WRITTEN EXERCISE:
Replace "Helvetica" with "Arial" throughout the lines of all the records below, and change nothing else. Write out the resulting lines without the pictures.

A run of records:
+++

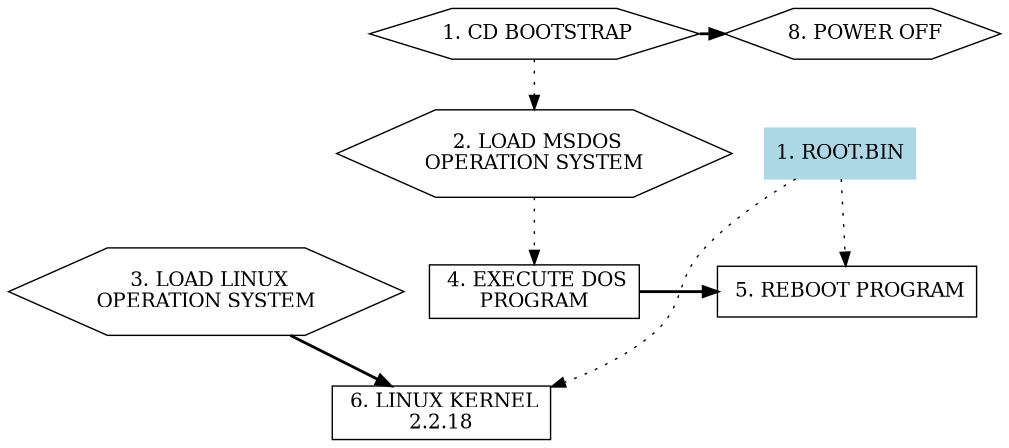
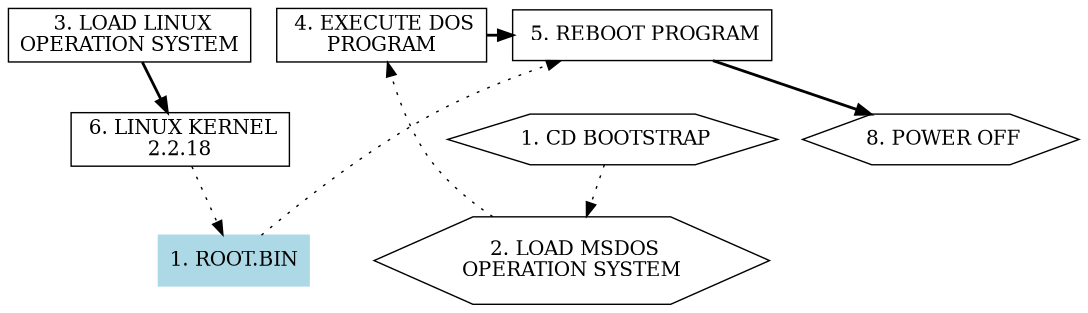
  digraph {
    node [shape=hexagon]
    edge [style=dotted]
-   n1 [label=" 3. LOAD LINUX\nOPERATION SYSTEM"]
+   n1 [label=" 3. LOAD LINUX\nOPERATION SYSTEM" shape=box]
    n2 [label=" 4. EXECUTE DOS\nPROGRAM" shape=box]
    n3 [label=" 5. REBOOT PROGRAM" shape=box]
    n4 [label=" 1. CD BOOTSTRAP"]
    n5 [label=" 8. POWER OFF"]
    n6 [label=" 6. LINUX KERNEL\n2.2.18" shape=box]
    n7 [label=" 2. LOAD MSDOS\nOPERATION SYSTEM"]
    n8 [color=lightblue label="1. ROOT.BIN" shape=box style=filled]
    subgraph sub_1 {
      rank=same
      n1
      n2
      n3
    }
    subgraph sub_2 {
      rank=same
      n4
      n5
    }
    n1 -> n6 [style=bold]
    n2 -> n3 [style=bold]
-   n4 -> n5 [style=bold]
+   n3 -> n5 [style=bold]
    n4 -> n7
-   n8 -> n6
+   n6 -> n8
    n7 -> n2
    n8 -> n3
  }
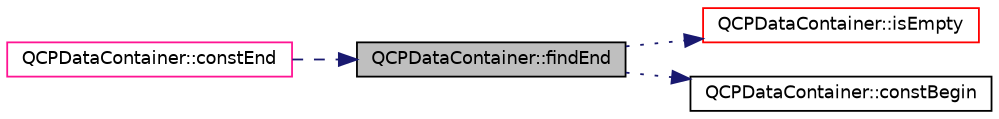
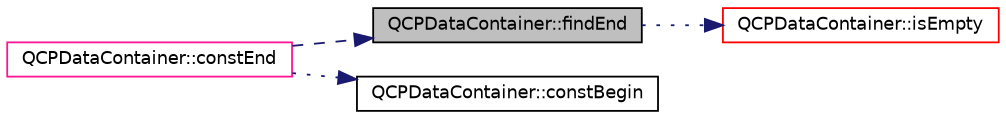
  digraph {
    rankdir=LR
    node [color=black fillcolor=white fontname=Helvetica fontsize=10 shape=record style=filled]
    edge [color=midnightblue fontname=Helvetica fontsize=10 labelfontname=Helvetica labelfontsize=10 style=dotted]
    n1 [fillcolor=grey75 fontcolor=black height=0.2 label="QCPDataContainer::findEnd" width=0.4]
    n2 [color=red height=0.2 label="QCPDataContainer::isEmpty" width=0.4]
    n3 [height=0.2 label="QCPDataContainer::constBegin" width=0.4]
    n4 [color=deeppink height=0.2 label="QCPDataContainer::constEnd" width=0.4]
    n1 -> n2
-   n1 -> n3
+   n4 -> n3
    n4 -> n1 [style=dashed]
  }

+++

TASK OUTPUT:
  digraph {
    node [shape=hexagon]
    edge [style=dotted]
-   n1 [label=" 3. LOAD LINUX\nOPERATION SYSTEM"]
+   n1 [label=" 3. LOAD LINUX\nOPERATION SYSTEM" shape=box]
    n2 [label=" 4. EXECUTE DOS\nPROGRAM" shape=box]
    n3 [label=" 5. REBOOT PROGRAM" shape=box]
    n4 [label=" 1. CD BOOTSTRAP"]
    n5 [label=" 8. POWER OFF"]
    n6 [label=" 6. LINUX KERNEL\n2.2.18" shape=box]
    n7 [label=" 2. LOAD MSDOS\nOPERATION SYSTEM"]
    n8 [color=lightblue label="1. ROOT.BIN" shape=box style=filled]
    subgraph sub_1 {
      rank=same
      n1
      n2
      n3
    }
    subgraph sub_2 {
      rank=same
      n4
      n5
    }
    n1 -> n6 [style=bold]
    n2 -> n3 [style=bold]
-   n4 -> n5 [style=bold]
+   n3 -> n5 [style=bold]
    n4 -> n7
-   n8 -> n6
+   n6 -> n8
    n7 -> n2
    n8 -> n3
  }
  digraph {
    rankdir=LR
    node [color=black fillcolor=white fontname=Arial fontsize=10 shape=record style=filled]
    edge [color=midnightblue fontname=Arial fontsize=10 labelfontname=Arial labelfontsize=10 style=dotted]
    n1 [fillcolor=grey75 fontcolor=black height=0.2 label="QCPDataContainer::findEnd" width=0.4]
    n2 [color=red height=0.2 label="QCPDataContainer::isEmpty" width=0.4]
    n3 [height=0.2 label="QCPDataContainer::constBegin" width=0.4]
    n4 [color=deeppink height=0.2 label="QCPDataContainer::constEnd" width=0.4]
    n1 -> n2
-   n1 -> n3
+   n4 -> n3
    n4 -> n1 [style=dashed]
  }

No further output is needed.